◆ What is being asked
Retype the data below verbatim; pictures do not belong in the copy.

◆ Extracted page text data

● ● ● ●

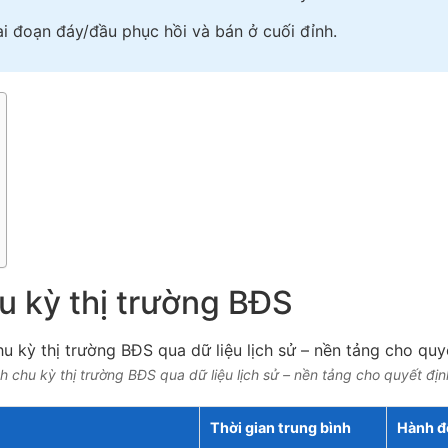
i đoạn đáy/đầu phục hồi và bán ở cuối đỉnh.
hu kỳ thị trường BĐS
h chu kỳ thị trường BĐS qua dữ liệu lịch sử – nền tảng cho quyết đị
Thời gian trung bình
Hành đ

● ● ● ●

◆ Solution to this problem
i đoạn đáy/đầu phục hồi và bán ở cuối đỉnh.
hu kỳ thị trường BĐS
h chu kỳ thị trường BĐS qua dữ liệu lịch sử – nền tảng cho quyết đị
Thời gian trung bình
Hành đ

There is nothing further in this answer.